Many physicians are reacting to these assaults rather than preventing them. Thankfully, some doctors and students have taken up the call, but broader swaths of the medical community need to push back against the administration before it further isolates marginalized patient populations.
In Trump’s address to Congress last week, he deepened his hard line against immigration while alluding to a national milestone nine years from now. “What will America look like as we reach our 250th year?” he asked. I hope it’s exactly how it looked a quarter millennium ago: a nation full of immigrants.
Sandhira Wijayaratne is a first-year student at Harvard Medical School.
Thank you so much. https://mcsaguru.com
As a physician, it seems concerning that you don’t take into account a patients nationalityy, ignoring the differing risks and rates of diagnoses among different ethnic backgrounds.

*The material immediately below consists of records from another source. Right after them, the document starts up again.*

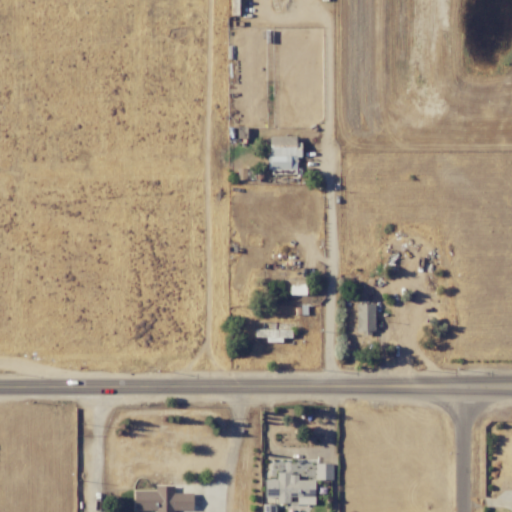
[(298,136),(268,136),(268,169),(296,169),(296,156),(298,156),(298,136)]
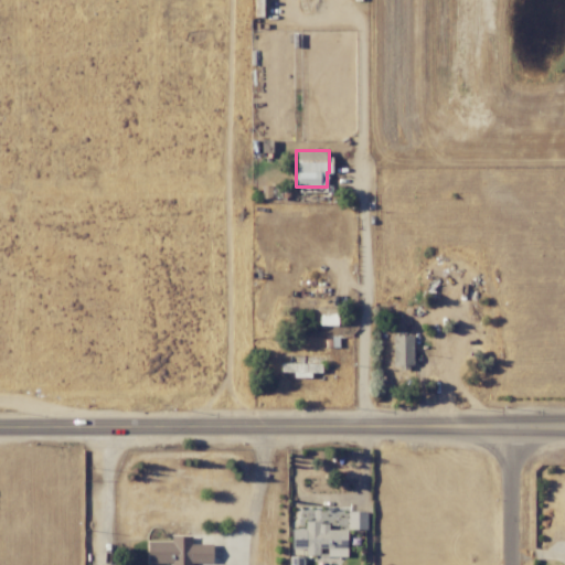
[(412,336),(392,336),(393,365),(413,365),(412,336)]
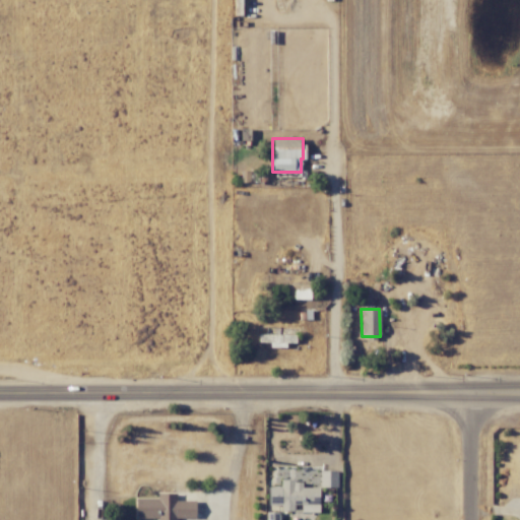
[(296,335),(259,334),(258,342),(269,342),(269,347),(285,347),(285,342),(296,343),(296,335)]
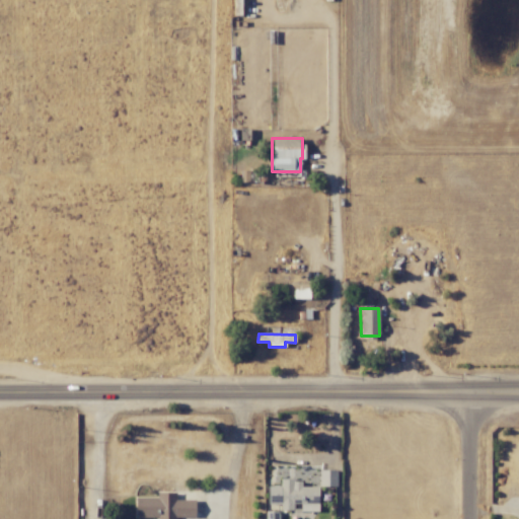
[(336,487),(337,470),(320,469),(319,486),(336,487)]
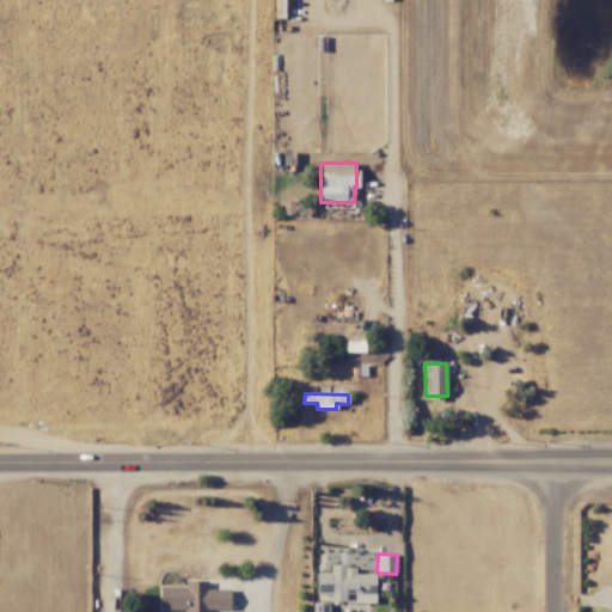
[(375,604),(375,574),(355,574),(355,565),(330,565),(330,573),(316,573),(317,593),(330,593),(330,601),(350,601),(350,604),(375,604)]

Fourteen percent of Hispanics have been diagnosed with diabetes compared
with 8 percent of whites. They have higher rates of end-stage renal disease,
caused by diabetes, and they are 50 percent more likely to die from diabetes as
non-Hispanic whites.
If anything, put the science before anything else, as this is what is best for patients.
Bro, nationality has nothing to do with ethnicity (e.g. a man of African descent born in England is still English, not African). The author didn’t say he doesn’t ask patients what their race or ethnicity is, which IS what’s necessary to consider when making health decisions/recommendations, not nationality. Don’t be so quick to judge, dude.
tRump’s health proposals, like everything else he plans, aren’t based in the real world that 98% of Americans live in… So no wonder that they cause horrific misery for many!!